Muitos dizem que a monogamia não é vantajosa (principalmente para machos), porque se é possível copular com várias parceiras, as chances de se ter mais filhos é maior. E não há dúvida que o objetivo de todo ser vivo é procriar, pois não só Darwin diz isso, mas o próprio Deus recomendou: “Multiplicai-vos!”. E muitos homens têm usado este argumento para defender sua promiscuidade. Mas não vou me ater à questão da vantagem, ou adaptabilidade, da fidelidade, ou seja, ao “por quê” dela, mas sim ao “como”.
Podemos definir monogamia como uma organização social, na qual cada indivíduo de um casal é mais seletivo e tem preferências com relação ao parceiro de cópula e convivência, com o qual divide o mesmo ninho e o cuidado com os filhotes. E veja que nessa definição não se exige exclusividade sexual total de parceiro. Sendo assim, veremos que apenas 3 a 5% dos mamíferos são monogâmicos.
Um desses mamíferos monogâmicos que vêm sendo estudados é um roedor do gênero Microtus e acabou se tornando um modelo de roedor “fiel”. Com ele descobriu-se que a formação de casais pode ser influenciada molecularmente, através de substâncias liberadas no cérebro. Em machos isto é influenciado pelo hormônio vasopressina (também ligada ao comportamento típico de machos como agressividade, marcação de território e côrte) e em fêmeas pela oxitocina (ligada à amamentação e à relação com filhote). Os estudos feitos consistiam em injetar vasopressina e oxitocina no cérebro de machos e fêmeas, respectivamente, e reparou-se que isto acelerava a formação de casais. E ao injetar substâncias que anulam o efeito desses dois hormônios impedia o enlace. O interessante é que os cérebros de espécies de roedores muito parecidas mas que não são monogâmicas são muito menos sensíveis a essas substâncias, e isto porque os poligâmicos têm menos receptores de oxitocina ou vasopressina que os monogâmicos, isto em áreas do cérebro relacionadas à formação de casais (seriam essas substâncias o tão procurado elixir do amor?).
Agora mais um dado curioso: não há dúvida de que a cópula gera prazer, e sabe-se que o prazer está ligado à dopamina. Mesmo o prazer de comer está ligado a esta substância, e esse sistema gera uma aprendizagem: o que nos dá prazer pode nos dar prazer de novo, então porque não ir atrás deste prazer novamente?

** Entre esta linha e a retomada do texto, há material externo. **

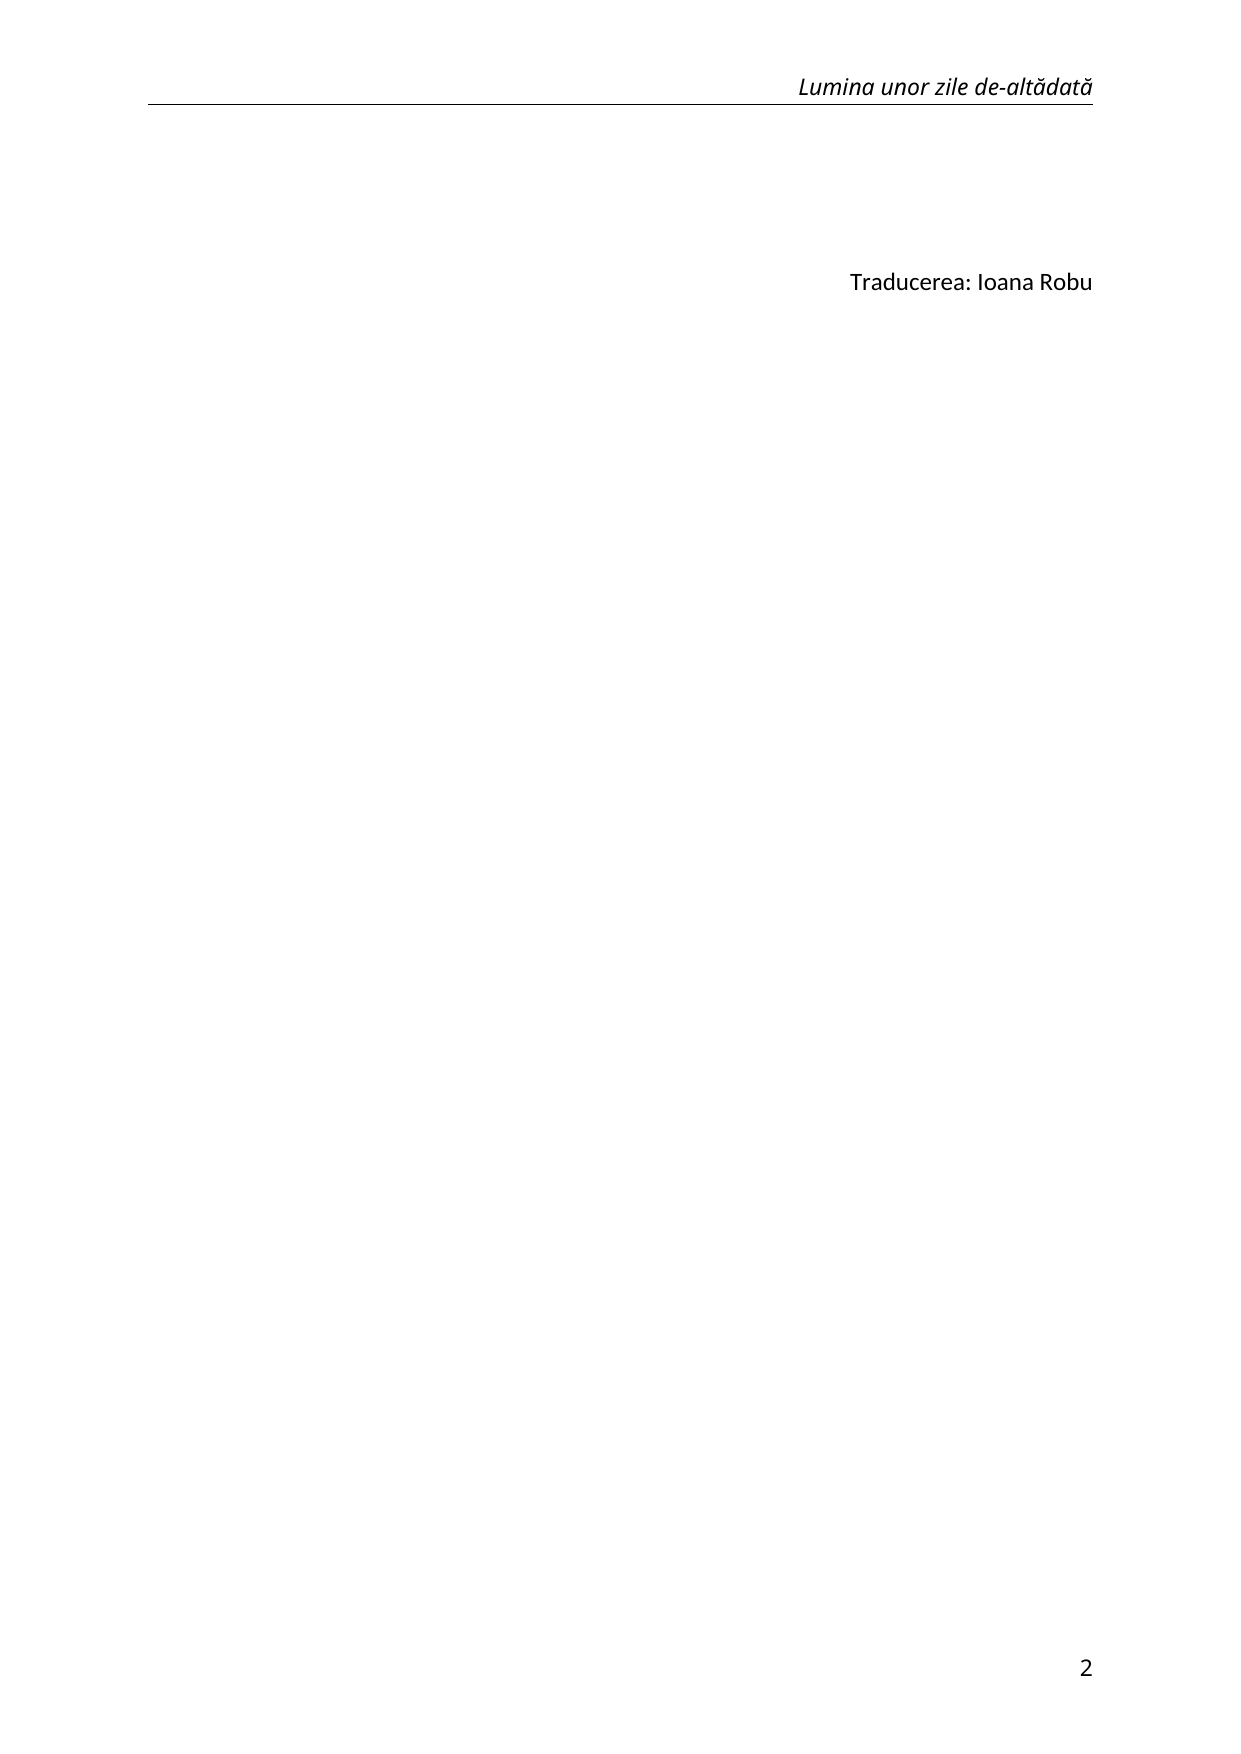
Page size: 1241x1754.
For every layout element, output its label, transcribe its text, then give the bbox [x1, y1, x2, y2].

É assim que aprendemos como ou onde saciar nossa fome, ou como e onde obter sexo. Assim, como sexo é recompensa, e é ela que nos faz aprender, quando a recompensa se relaciona com algum outro estímulo, um cheiro por exemplo, ocorre um tipo de aprendizado. Assim um Microtus, que é muito sensível ao olfato, ao copular relaciona este prazer (dopamina) ao cheiro do(a) companheiro(a), formando assim um casal que aprendeu a ter prazer mutuamente. É interessante observar que este sistema da dopamina é o mesmo usado por drogas como a cocaína para gerar dependência.

Formado o casal, como mantê-lo? O que garante que um indivíduo do casal não descubra que também pode obter prazer “pulando a cerca”? Fácil, é só diminuir os receptores de dopamina que interagem com o estímulo do cheiro. E é isso que acontece nestes roedores: depois que o casal é formado diminuem os receptores que interagem prazer e cheiro, assim um novo cheiro não vai causar o mesmo efeito que o do parceiro, não deixando um novo casal se formar.
Assim, resumindo, a formação de casais nesses roedores depende da interação entrsistema de reconpensa da dopamina e o sistema de reconhecimento social. E isso nos faz pensar: será o amor um vício, como a cocaína? Até que ponto o Microtus “escolhe” seu parceiro? E em humanos, como ocorre a seleção de parceiros?
Uma coisa é certa: se Deus, o criador dos animais, por meio das moléculas disse “multiplicai-vos”, para algumas espécies Ele disse também, “multiplicai-vos, mas apenas com um(a) parceiro(a)!”